* [Requisitos do exercício]
a – Substitua "inquéritos" por "processos" no trecho do acórdão entre "2) Foi declarada" e "ainda dum crime de abuso de poderes.", inclusive, e apresente o trecho resultante.
b – Segundo o acórdão, em que data foi proferido o despacho de admissão da assistente no inquérito 652/01.4TAAGD?

Acórdão nº 501/01.3TAAGD.C1 de Court of Appeal of Coimbra (Portugal), 09 de Julho de 2008
Magistrado Responsável | RIBEIRO MARTINS |
Data da Resolução | 09 de Julho de 2008 |
Emissor | Court of Appeal of Coimbra (Portugal) |
Acordam na Secção Criminal da Relação de Coimbra: I- 1- Nos referidos autos de processo comum A … foi absolvido da prática dum crime de desobediência qualificada p. e p. pelo art.º 348/1e 2 do Código Penal e condenado pelo crime de abuso de poder p. e p. pelo art.º 26º/1 da Lei nº34/87 de 16/7 na pena de 6 meses de prisão convertida em igual tempo de multa à taxa diária de €10.
2- O arguido recorre desta sua condenação. E já no decurso do julgamento recorrera dos despachos em que a participante B...
fora admitida como assistente e daquele em que, já no decurso do julgamento, o juiz se recusou a rever tal admissão face aos crimes por que o arguido se encontrava acusado.
2.1- Conclusões no recurso intercalar – 1) A B... em 18/2/2003 requereu a sua constituição como assistente no NUIPC 652/01.4TAAGD que corria no DIAP de Coimbra. Esse inquérito teve inicio numa denúncia efectuada pela secção de S... do partido socialista entregue na PJ, ao qual foi atribuído o n.º 253/01.7JAAVR, onde era denunciado o arguido, então presidente da C.... No âmbito desse inquérito estava em investigação a prática pelo arguido dum crime de peculato.
2) Foi declarada cessada a conexão e ordenada a separação dos inquéritos supra referidos, passando a correr separadamente os dois inquéritos no DIAP de Coimbra – 652/01.4TAAGD e 253/01.JAAVR — e em 20/12/2005 no inquérito 652/01.4TAAGD foi ordenada a extracção e criação dum inquérito autónomo — o que tem o n.º 501/01.3TAAGD, ou seja, os presentes autos onde foi deduzida acusação contra o arguido em 30/04/2006 pela pratica dum crime de desobediência qualificada e ainda dum crime de abuso de poderes.
3) Em 2/5/2003 foi proferido despacho de admissão da assistente no âmbito do inquérito 652/01.4TAAGD, ou seja, cerca dum ano e meio antes de ter sido ordenada a extracção e criação do inquérito autónomo com o n.º 501/01.3TAAGD.
4) Pela denunciante nunca foi requerida a constituição de assistente no processo 501/01.3TAAGD, ou seja, nos presentes autos onde o arguido está acusado da prática dum crime de desobediência qualificada e também dum crime de abuso de poderes.

* [Material fornecido]

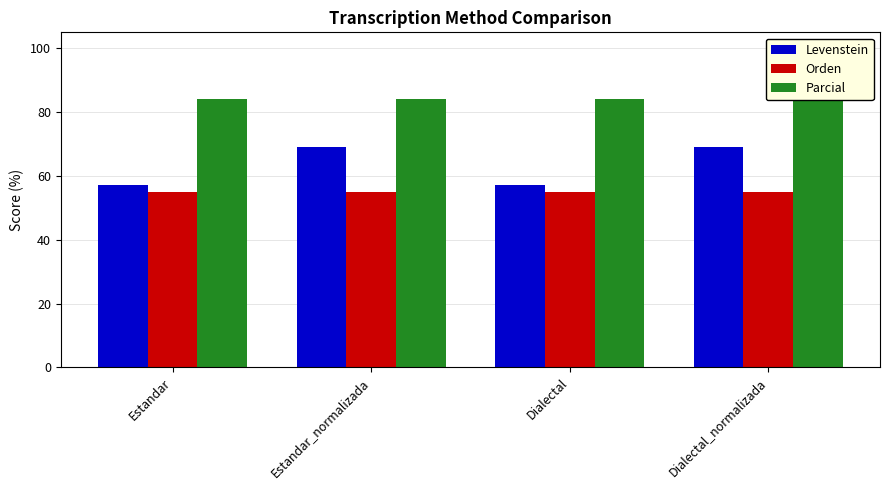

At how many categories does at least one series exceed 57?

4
---
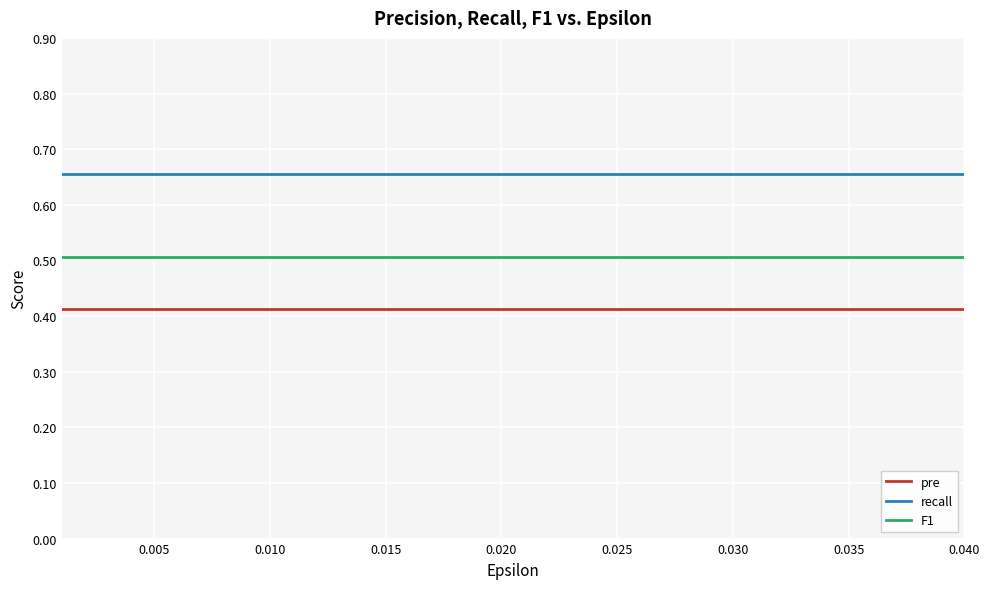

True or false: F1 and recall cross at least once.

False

* [Respostas esperadas]
a –
2) Foi declarada cessada a conexão e ordenada a separação dos processos supra referidos, passando a correr separadamente os dois processos no DIAP de Coimbra – 652/01.4TAAGD e 253/01.JAAVR — e em 20/12/2005 no inquérito 652/01.4TAAGD foi ordenada a extracção e criação dum inquérito autónomo — o que tem o n.º 501/01.3TAAGD, ou seja, os presentes autos onde foi deduzida acusação contra o arguido em 30/04/2006 pela pratica dum crime de desobediência qualificada e ainda dum crime de abuso de poderes.

b – Em 2/5/2003.